We walked past the biking stuff, the weight-lifting equipment, the team sports equipment, the walking equipment, the hunting equipment, the camping equipment, the auto parts, the kayak equipment, and then we came to the swimming stuff.

Just to the left of where we’d started, I found an endcap with about a dozen different types of goggles. I began to browse through them, looking for a pair I thought I’d work. I didn’t know what I was looking for, though. I don’t know anything about swimming goggles.

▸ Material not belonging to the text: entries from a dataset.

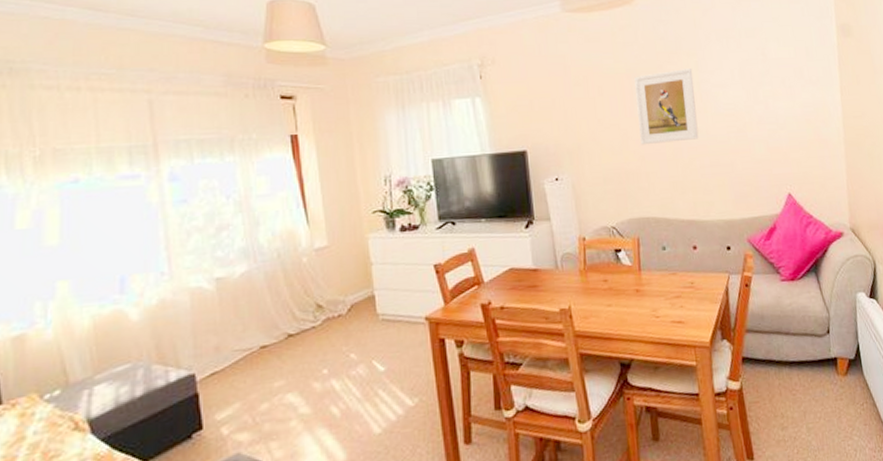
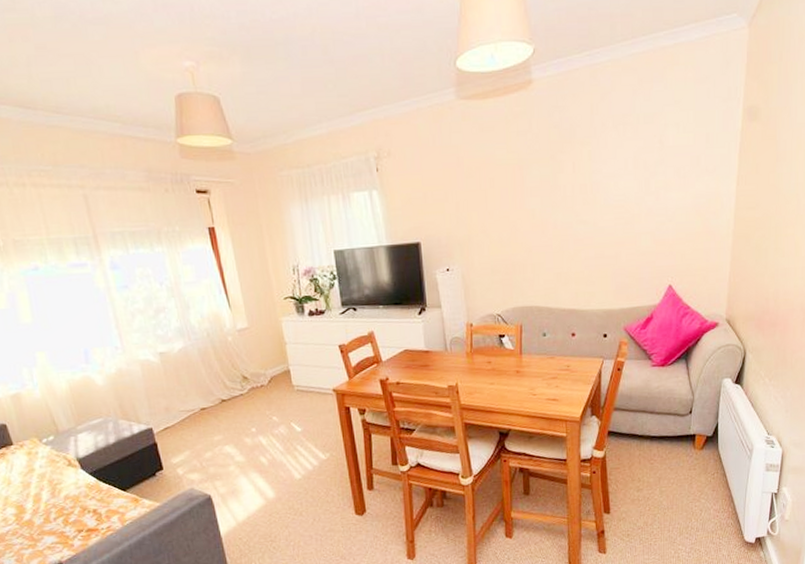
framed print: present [634,69,699,146] -> none [526,158,586,238]

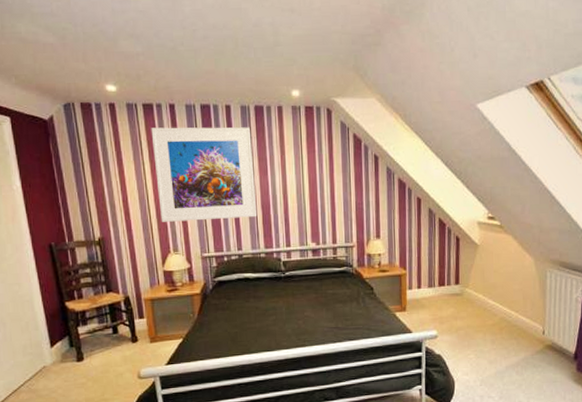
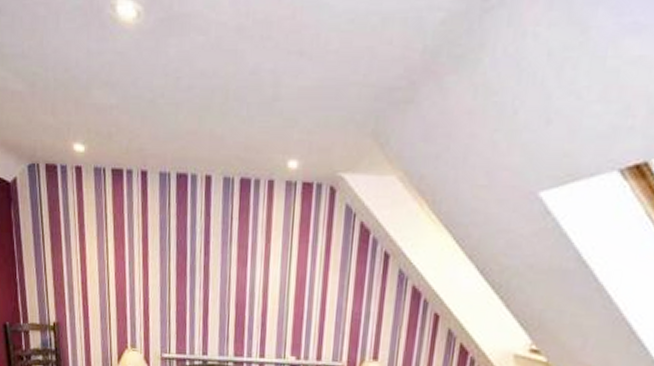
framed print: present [151,127,258,222] -> none [118,198,233,317]

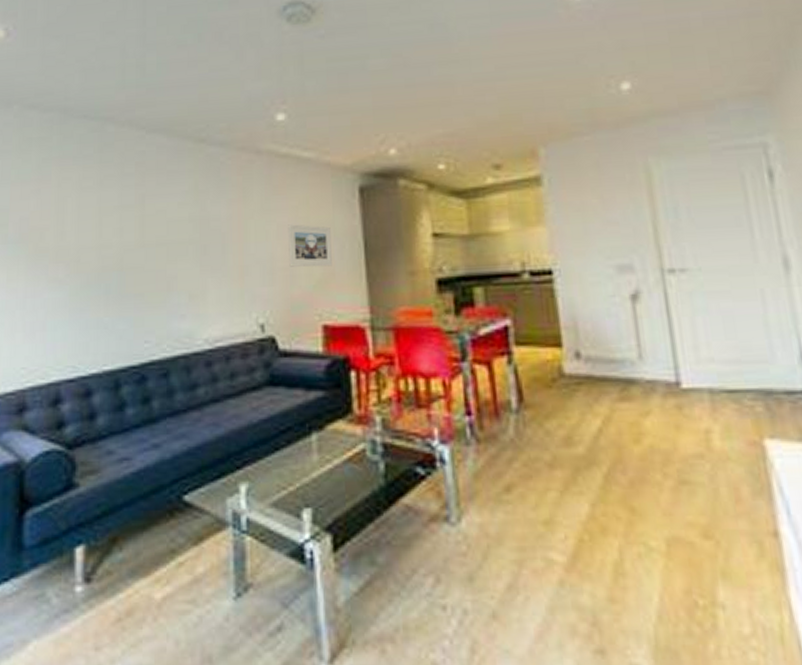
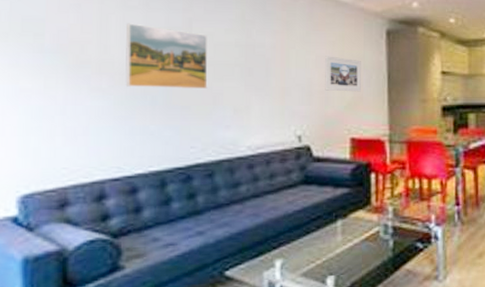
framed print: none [80,205,161,275] -> present [125,23,208,90]

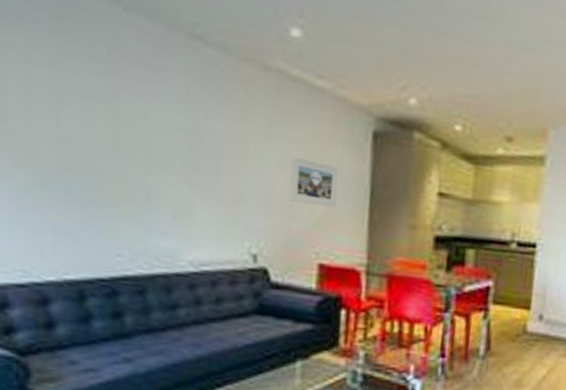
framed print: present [125,23,208,90] -> none [31,83,140,183]

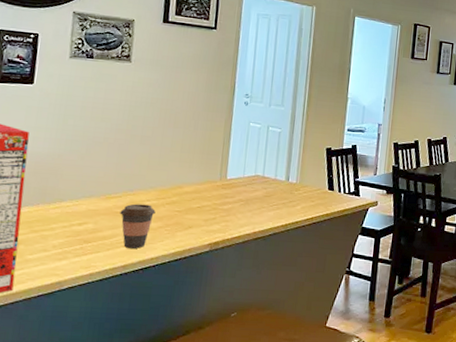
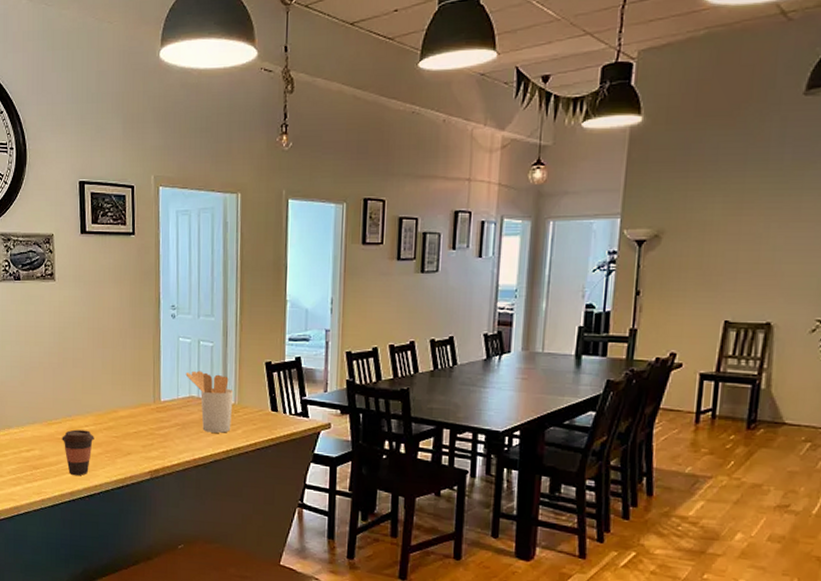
utensil holder: none [253,152,296,209] -> present [185,370,234,433]

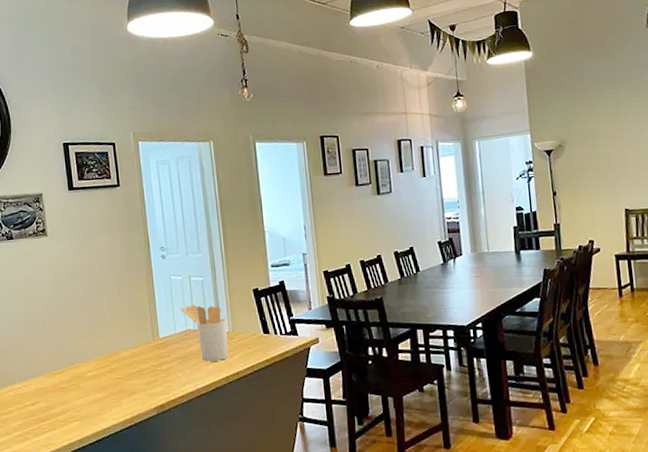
coffee cup: present [62,429,94,476] -> none [66,375,99,423]

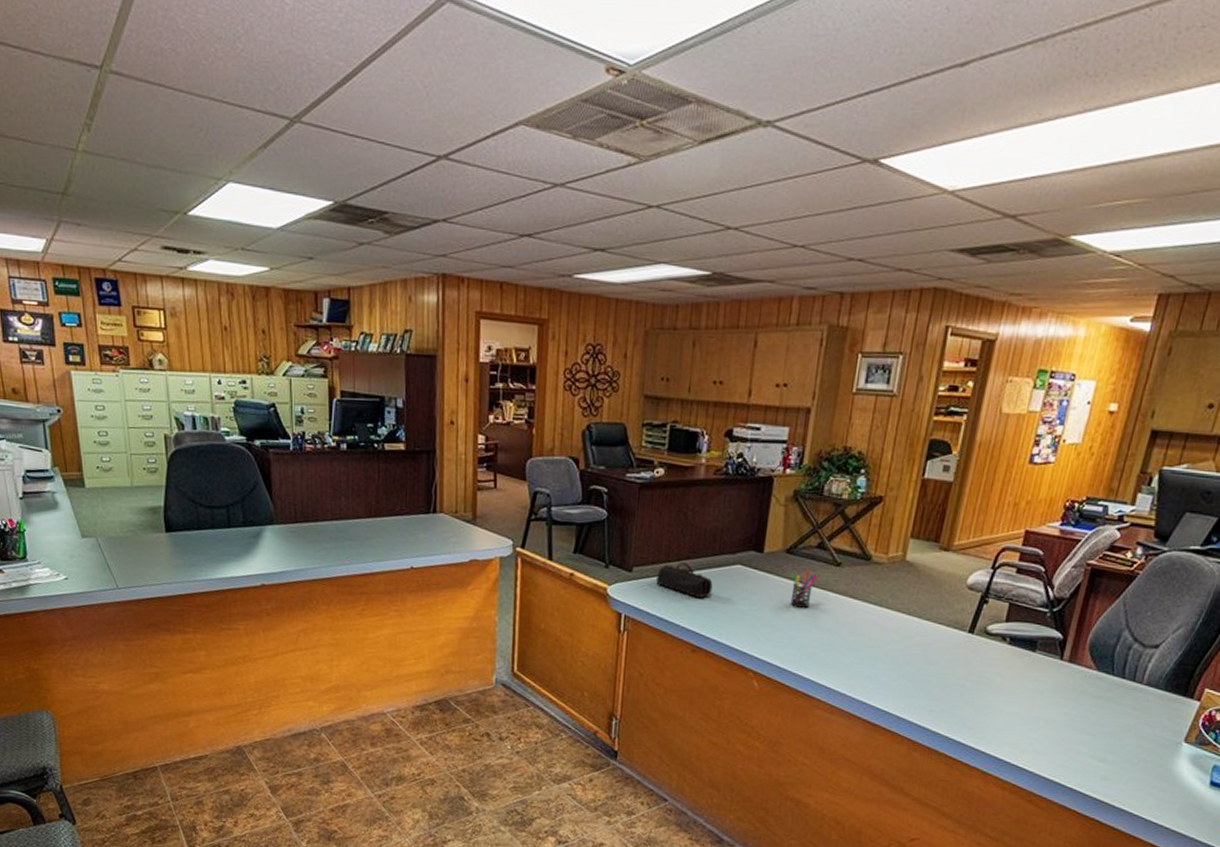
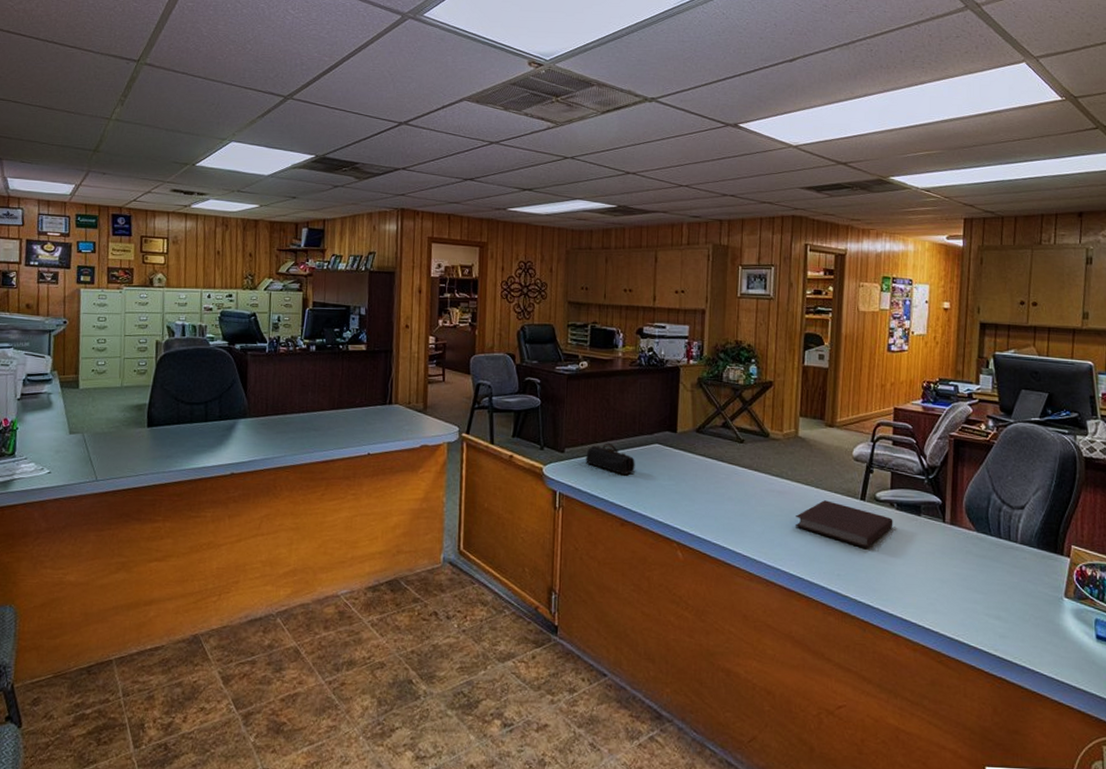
pen holder: present [790,569,818,609] -> none [702,446,725,483]
notebook: none [888,632,1003,684] -> present [794,500,893,548]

“What’s the difference between the Baja and the Baja Jr.?” I pondered aloud.

“I don’t know,” Kris said from around the corner, “but there are more goggles over here.”

Indeed there were. There were another 30 types of goggles of all colors, shapes, and sizes. Kris grabbed a pair. “Buy these,” she said, handing me the Speedo Hydrospex.

“Why should I buy those?” I asked. “The lenses are blue. Why would I want blue lenses?” I put them back and began to look through the rack. The choices seemed endless, and there was no way for me to evaluate the options. What made a $20 pair of goggles better than a $10 pair? Why did some have blue lenses or black lenses or pink lenses? Did it matter what type of headstrap the goggles had? I knew I wanted anti-fog goggles, but that was my only requirement. (I remember how annoying it was to have the goggles fog up when in the pool.)

“I can’t decide,” I said. “I’m just going to buy the Hydrospex.”

The moral

The crazy thing is that if I had only been given three choices, it would have been easy for me to make a decision. I feel qualified to choose between three types of swimming goggles. But when there are 30 choices, I’m all at sea. When there are 30 choices, there are so many subtle variations between the models that I have no hope of differentiating between them.

(Yes, I’m well aware there’s an entire book on this subject, thanks.)

7 Replies to “Swimming Goggles and the Tyranny of Choice”

  1. Tiffany says:

    The color lenses are to help cut the glare in an outside pool. I do not think it will matter inside.

  2. Get ‘swedes’ – they cost almost nothing and once you get use to them are just as comfy and last longer.

    Should cost no more than $5.

  3. Dave says:

    Not to be too technical about it, but I think that “G.I. Joes” wussed out and is now just “Joe’s”.

  4. Kristi says:

    For that upper body workout, try pilates for upper body. That or you can come carry my 25 lb baby around all day. My biceps have never looked better-

  5. Lisa says:

    I recently went to the same place to find Albert some goggles and “enjoyed” a very similar experience: goggles are hard to find in the store and then impossible to figure out. Try to get a handle on which ones fit small faces! The only thing I know for sure is that the ones that split into two straps around the back stay on a four-year-old better.

  6. Lisa says:

    Come to think of it… do you think it’s a tyranny of choice or just a tyranny of poor packaging and marketing? Comprehensive information on the back of the package or a comparative chart marking features would make the whole process a lot easier.

  7. Will says:

    Seconding the choice of Swedish goggles. You will never find a pair that work better. Amazon has them for $4 or $5. Downside is they take a few days to get used to wearing them. Upside, best… goggles… ever. Nothing even comes close.